Fatte tali premesse, bisogna rilevare che accadde che gli indipendentisti di quel tempo decisero di organizzare anche la lotta armata per la conquista dell’indipendenza. Se tale decisione sia stata un bene, ovvero un male, è una valutazione politica e storica che esula dalla presente indagine. Sta di fatto che anche gli Italiani dell’800 per conquistare l’indipendenza organizzarono bande armate e misero in atto azioni di guerriglia. Garibaldi, Pisacane, Menotti, i fratelli Bandiera, e altri, non fecero, infatti, questo?

Indipendentisti siciliani

È evidente che la lotta armata indipendentista poteva svolgersi o nelle città o sulle montagne o in entrambi i posti. È altrettanto evidente che la guerriglia urbana, certamente più facile e agevole da condurre, avrebbe provocato inevitabilmente danni, vittime e lutti tra la popolazione, per come del resto è avvenuto con il terrorismo rosso e nero.

Gli indipendentisti responsabilmente scelsero la seconda strada, cioè quella più impervia e difficoltosa della montagna. Quivi regnava il prodotto del malgoverno colonialista italiano dell’epoca, che va sotto il nome di banditismo. Che dovevano fare gli indipendentisti difronte ai banditi padroni assoluti della montagna? Dovevano forse aprire un fronte contro lo Stato Italiano e un altro contro il banditismo? Tale soluzione sarebbe stata pura follia e sicuro suicidio perché avrebbe significato la fine prima ancora dell’inizio.

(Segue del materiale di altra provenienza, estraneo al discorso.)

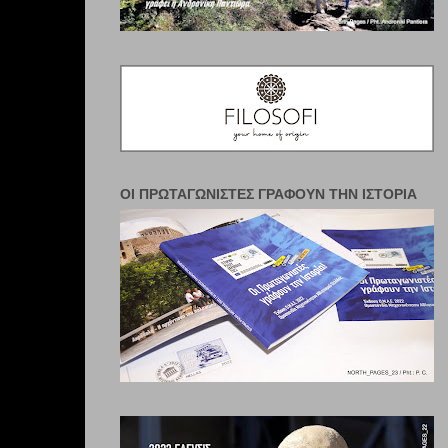
ΟΙ ΠΡΩΤΑΓΩΝΙΣΤΈΣ ΓΡΆΦΟΥΝ ΤΗΝ ΙΣΤΟΡΊΑ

Quindi fu d’obbligo venire a patti con i banditi, creati, ripeto da “mala signoria” italiana e non dagli indipendentisti, al fine di potere trovare una leale convivenza tra le montagne. Per quanto fu possibile, gli indipendentisti cercarono di sensibilizzare i banditi alla causa siciliana facendo capire che entrambi erano oggetto di una medesima violenza sia pure diversificata. Giuliano recepì tale onesto e sincero messaggio e si comportò lealmente con gli indipendentisti.

Questi sono stati i rapporti tra gli indipendentisti degli anni ’40 e i banditi; questa è la sacrosanta verità dei fatti e sfido chiunque a citare un solo caso in cui banditi e indipendentisti avessero partecipato assieme a rapine, a ruberie e a eccidi per come ieri, invece, hanno fatto i terroristi italiani in combutta con i criminali comuni operanti al di là dello Stretto.

Niente univa gli indipendentisti siciliani ai banditi

Agli storiografi di regime, ingaggiati chiaramente da ben individuate botteghe di partito per vomitare nei loro scritti panzanate di corbellerie, ricordo che il diciannovenne Francesco Ilardi, facente parte dell’Evis (Esercito Volontario per l’Indipendenza della Sicilia), il 22 giugno 1945 assieme ad altri suoi commilitoni nei pressi del monte Soro affrontò i componenti la banda di Giovanni Consoli che infestavano la zona e che, abusando del nome dell’Evis, estorcevano danaro e viveri ai contadini del luogo.

Il valoroso Francesco Ilardi venne mortalmente ferito nello scontro «e spirava poco dopo tra il cordoglio e l’ammirazione di quei contadini i quali ne ricomponevano la salma» come, tra l’altro, si legge nella motivazione della concessione della “Trinacria d’Oro” alla memoria dello stesso.

Ricordo ancora che il noto farmacista indipendentista di Cesarò, Salvatore Schifani, nella primavera del 1945 a Bolo venne sequestrato dal bandito Nino Battiato. È evidente che se gli indipendentisti fossero stati in combutta con i banditi, per come in mala fede certi storiografi politicizzati asseriscono, gli evisti non avrebbero combattuto i banditi e il dottor Schifani non sarebbe stato rapito. Potrei continuare ancora a citare altri casi, ma mi fermo perché questi due esempi costituiscono la prova del nove delle calunniose diffamazioni che si propalano sul conto dell’Evis.

Quindi tutti coloro che diffondono tra le nuove generazioni insinuazioni “di connubio, di simbiosi e di tresche” tra banditi e indipendentisti devono essere smascherati facendo conoscere la verità dei fatti perché si tratta di volgari e loschi imbroglioni, di calunniatori di professione e di asserviti a interessi contrastanti a quelli dei veri e onesti Siciliani.